“Oops … wrong cookie.”
I have recently started collecting the words of wisdom from the inside of fortune cookies. I eat Chinese food quite a bit (at least twice a week), so I get lots of these cookies. However, as of this point, my collection contains only five or six fortunes. I have very strict requirements to be a part of my collection, and only an elite few may enter. The fortunes must be entertaining. I don’t want the run of the mill “You will be prosperous” or “Someone special will soon enter your life.” I want something humorous. I demand faulty translations, bad grammar, cold sarcasm, or something just completely off the wall.
“It’s not what your fortune cookie can do for you, but what you can do for your fortune cookie!”
I take these small, white pieces of paper and tack them to my bedroom wall. Glancing over them, most seem to be in blue writing, oddly enough. They are all behind my door, if it’s open, white against the bright orange wall. Each restaurant seems to have its own brand of cookies, and I really only eat at three of them: Metro Buffet, The Great Dragon, and HyVee Chinese. Each time I go by myself or with friends, I get one cookie. If I go with my family, I usually get my parents’ two along with mine. Even if I don’t want to eat the cookie, I’ll open them all just to see if there are any good fortunes.

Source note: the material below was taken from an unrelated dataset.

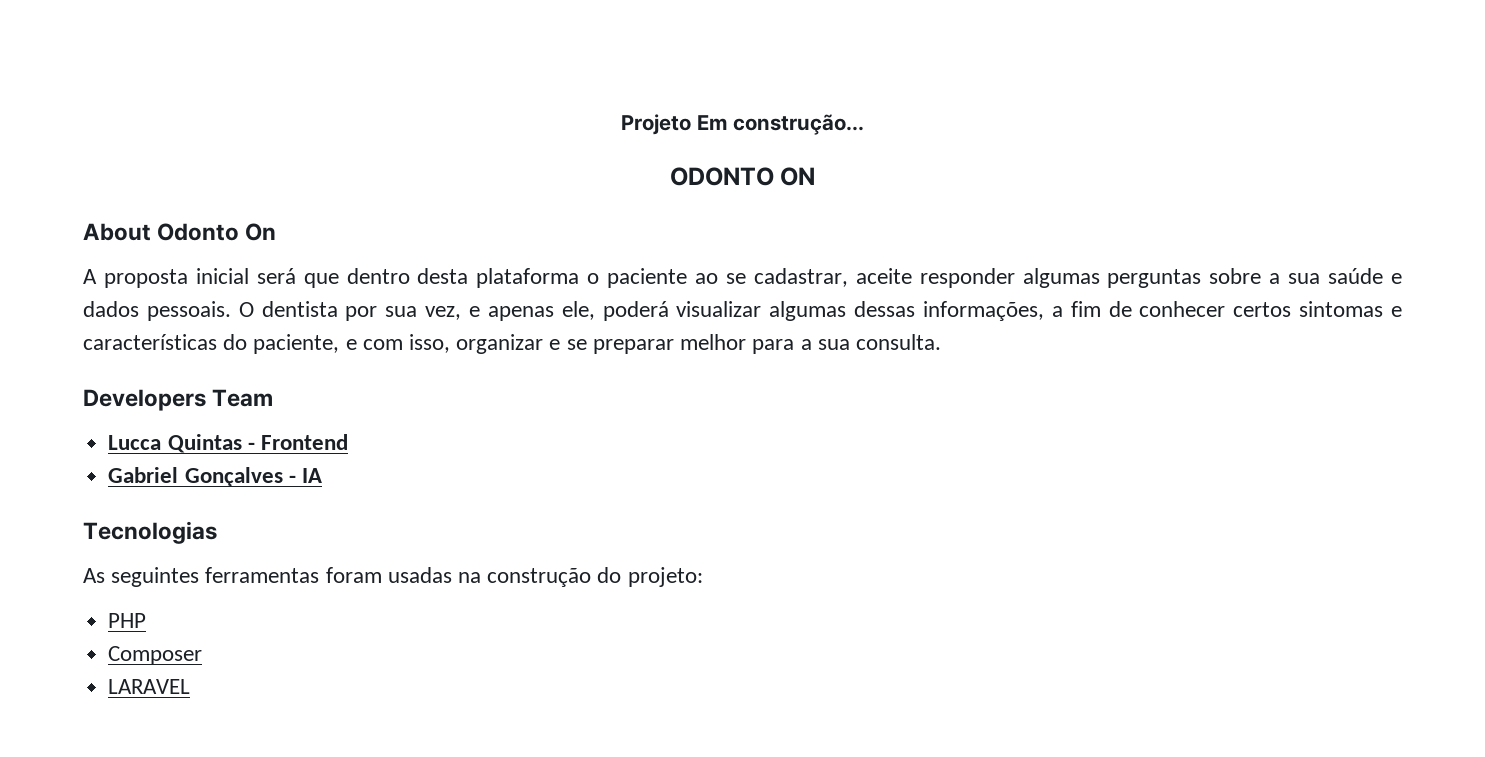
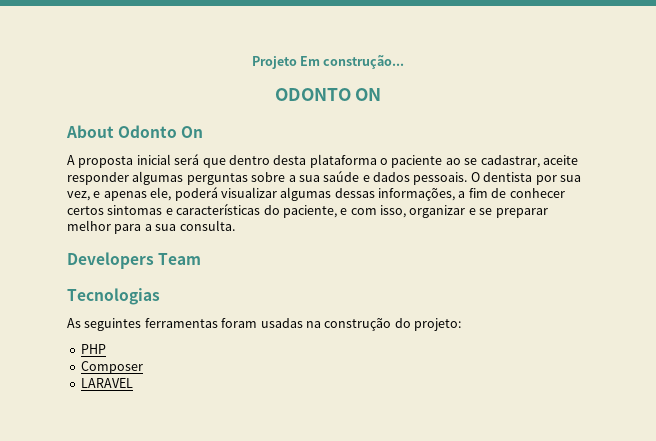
[108,434,348,453] [108,467,322,487] // Lucca Quintas - Frontend // Gabriel Gonçalves - IA -> (202, 259) none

“Pass the bill to the person of your left.”
In the end, however, there really is no point to collecting things. These slips of paper are useless, and even the “meaningful” ones don’t predict anything. I used to collect state quarters until I realized that I could buy a nice amount of candy with all of my quarters. They were much tastier after they had been spent. The point is, I don’t believe anything these fortunes have to say. They simply complement the good food from some of my favorite Chinese restaurants.
“You will live a long time, long enough to open many, many fortune cookies.”